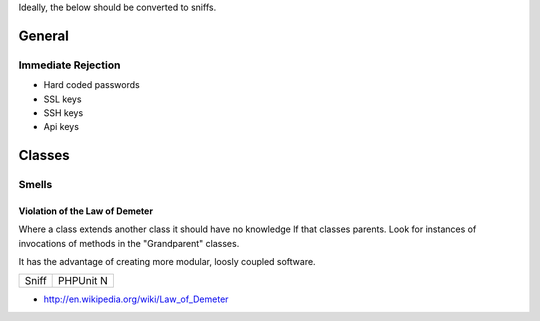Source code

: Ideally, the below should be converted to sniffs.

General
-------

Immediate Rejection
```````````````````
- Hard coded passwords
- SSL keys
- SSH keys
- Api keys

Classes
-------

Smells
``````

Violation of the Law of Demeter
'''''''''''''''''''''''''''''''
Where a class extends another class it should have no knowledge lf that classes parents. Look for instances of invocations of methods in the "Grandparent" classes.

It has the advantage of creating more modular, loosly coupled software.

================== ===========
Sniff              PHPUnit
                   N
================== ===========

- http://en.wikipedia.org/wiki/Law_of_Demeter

### Exercise prompt
Could you repeat all of the material exactly? Pictures should not be copied.

### Solution for this problem
Source code

: Ideally, the below should be converted to sniffs.

General
-------

Immediate Rejection
```````````````````
- Hard coded passwords
- SSL keys
- SSH keys
- Api keys

Classes
-------

Smells
``````

Violation of the Law of Demeter
'''''''''''''''''''''''''''''''
Where a class extends another class it should have no knowledge lf that classes parents. Look for instances of invocations of methods in the "Grandparent" classes.

It has the advantage of creating more modular, loosly coupled software.

================== ===========
Sniff              PHPUnit
                   N
================== ===========

- http://en.wikipedia.org/wiki/Law_of_Demeter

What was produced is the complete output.